When the bladder is filled by a by a pressurized fluid, it inflates
the packer causing the exterior of the elastomeric body to seal
against the wellbore. This produces a wellbore seal that prohibits
fluid flow past the packer.
[0007] A problem with inflatable packers known in the art is the
difficulty of sending fluid to the bladder to inflate the bladder.
The time consumed in using known inflatable packers includes the
time needed for an extra step either prior to the gravel pack step
or after the gravel pack step to send a specialized tool down the
wellbore to inflate the packer.
[0008] Thus, there is a need for an improved inflatable packer
which reduces the known problems in sending fluid to the bladder to
inflate the bladder, and eliminates the need for an extra step
either prior to or after a gravel pack to inflate the bladder.
SUMMARY OF THE INVENTION
[0009] The present invention describes tools and methods of
completing a wellbore that comprise an isolation packer with a
particulate filter and inflatable element. The isolation packer is
adapted to direct a gravel laden slurry to the particulate filter,
where the filter removes a substantial amount of the particulate
matter from the gravel laden slurry thereby producing an inflating
fluid that is substantially free of particulate matter. The
inflating fluid then inflates the inflatable element thus creating
a seal in the wellbore.
[0010] This invention offers a number of benefits over conventional
wellbore completion tools. Usually a pre-gravel pack trip would be
undertaken to isolate a sump area, for instance, with a cement plug
or an open hole packer. This pre-gravel pack trip comprise
additional steps that are costly, time consuming and are often
difficult to perform and unreliable in their outcome. The present
invention provides a means of achieving the desired results in the
same trip into the well as the gravel pack operation. The ability
to inflate the inflatable isolation packer during a gravel pack
completion can save time and expense by eliminating an additional
trip into the well.
BRIEF DESCRIPTION OF THE DRAWINGS
[0011] The above advantages as well as specific embodiments will be
understood from consideration of the following detailed description
taken in conjunction with the appended drawings in which:
[0012] FIG. 1 is a cross section of a wellbore showing a prior art
gravel pack completion apparatus.
[0013] FIG. 2 is a cross section of a wellbore showing a gravel
pack completion apparatus that includes an embodiment of the
present invention.
[0014] FIGS. 3A and 3B are cross sections of a wellbore showing a
gravel pack completion with both a typical isolation packer (FIG.
3A) and with a cup packer (FIG. 3B) with the particulate filter
located near an uphole end of the conduit.
[0015] FIG. 4 is a cross section of a wellbore showing an
embodiment of the present invention with the inflatable element
shown in an inflated state.
[0016] FIG. 5 is a partial cut away view of another embodiment of
the present invention comprising an alternative channel.
[0017] FIG. 6 is a partial cut away view of the present invention
comprising an alternative channel with the particulate filter
located near an uphole end of the alternative channel.

TASKS:
1. Restate the paragraph of the packer patent excerpt that begins "This invention offers a number of benefits" as a short bulleted list, keeping its main facts.
2. Write the next part of the packer patent excerpt, picking up after its description of FIG. 6.

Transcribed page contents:
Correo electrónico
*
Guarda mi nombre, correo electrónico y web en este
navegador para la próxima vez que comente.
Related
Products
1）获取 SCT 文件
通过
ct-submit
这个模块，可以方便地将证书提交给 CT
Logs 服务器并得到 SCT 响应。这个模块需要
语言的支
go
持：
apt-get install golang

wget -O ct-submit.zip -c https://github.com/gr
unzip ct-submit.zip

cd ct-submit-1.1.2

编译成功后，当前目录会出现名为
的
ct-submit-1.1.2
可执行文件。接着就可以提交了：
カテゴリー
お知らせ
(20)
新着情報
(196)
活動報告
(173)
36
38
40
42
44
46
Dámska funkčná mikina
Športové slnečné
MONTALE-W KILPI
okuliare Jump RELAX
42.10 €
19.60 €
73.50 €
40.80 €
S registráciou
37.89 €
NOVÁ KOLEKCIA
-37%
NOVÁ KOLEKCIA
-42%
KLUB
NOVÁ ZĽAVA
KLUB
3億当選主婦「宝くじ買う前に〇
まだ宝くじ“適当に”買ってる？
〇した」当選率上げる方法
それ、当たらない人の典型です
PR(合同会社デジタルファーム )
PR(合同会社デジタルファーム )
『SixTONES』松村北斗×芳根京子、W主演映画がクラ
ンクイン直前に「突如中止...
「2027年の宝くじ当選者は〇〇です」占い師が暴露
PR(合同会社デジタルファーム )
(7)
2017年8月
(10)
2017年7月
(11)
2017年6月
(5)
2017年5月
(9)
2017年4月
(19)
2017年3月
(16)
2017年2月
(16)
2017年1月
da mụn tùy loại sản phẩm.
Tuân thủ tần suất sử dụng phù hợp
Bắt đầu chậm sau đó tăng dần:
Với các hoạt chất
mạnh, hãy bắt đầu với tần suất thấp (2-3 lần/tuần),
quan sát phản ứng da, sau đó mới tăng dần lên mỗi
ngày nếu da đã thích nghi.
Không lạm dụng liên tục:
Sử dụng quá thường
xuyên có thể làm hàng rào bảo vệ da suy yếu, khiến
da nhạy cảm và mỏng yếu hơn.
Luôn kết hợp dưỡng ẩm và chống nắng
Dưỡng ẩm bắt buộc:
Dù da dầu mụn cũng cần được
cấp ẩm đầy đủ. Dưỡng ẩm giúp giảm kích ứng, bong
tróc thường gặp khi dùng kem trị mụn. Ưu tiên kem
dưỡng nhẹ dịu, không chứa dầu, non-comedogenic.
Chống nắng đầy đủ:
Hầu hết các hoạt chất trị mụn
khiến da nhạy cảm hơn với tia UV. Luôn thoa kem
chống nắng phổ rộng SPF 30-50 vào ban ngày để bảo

RESULTS FOR THE EXERCISE:
1.
- The invention has several benefits over conventional wellbore completion tools.
- Usually, a pre-gravel pack trip is made to isolate a sump area, for instance with a cement plug or an open hole packer.
- That trip adds costly, time-consuming steps that are often difficult to perform and unreliable in outcome.
- The invention achieves the desired results in the same trip into the well as the gravel pack operation.
- Inflating the isolation packer during a gravel pack completion saves time and expense by eliminating an additional trip.

2.
[0018] FIG. 7 is a partial cut away view of the alternative channel
embodiment of the present invention showing the inflatable element
in an inflated state.
[0019] FIG. 8 is a cross section of a wellbore showing another
embodiment of the present invention in an openhole completion.
[0020] FIG. 9 is a cross section of a wellbore showing the
embodiment of the present invention in an openhole completion with
the inflatable element in an inflated state.
[0021] References in the detailed description correspond to like
references in the figures unless otherwise indicated.
DETAILED DESCRIPTION OF THE PREFERRED EMBODIMENTS
[0022] Referring to the attached drawings, FIG. 1 is a depiction of
the prior art and illustrates a wellbore 10 that has penetrated a
subterranean zone 12 that includes a productive formation 14. The
wellbore 10 has a casing 16 that has been cemented in place. The
casing 16 has a plurality of perforations 18 which allow fluid
communication between the wellbore 10 and the productive formation
14. A well tool 20 is positioned within the casing 16 in a position
adjacent to the productive formation 14, which is to be gravel
packed.
[0023] The present invention can be utilized in both cased wells
and open hole completions, as well as vertical wells and
non-vertical wells. For ease of illustration of the relative
positions of the producing zones in FIGS. 1-4, a cased well having
perforations will be used. More detailed illustrations of the
invention being utilized in an open hole completion are shown in
FIGS. 8-9.
[0024] Still referring to FIG. 1, the well tool 20 comprises a
tubular member 22 attached to a production packer 24, a closing
sleeve 26, and one or more sand screen elements 28. Blank sections
of pipe may be used to properly space the relative positions of
each of the components. An annulus area 34 is created between each
of the components and the wellbore casing 16. The combination of
the well tool 20 and the tubular string extending from the well
tool to the surface can be referred to as the production
string.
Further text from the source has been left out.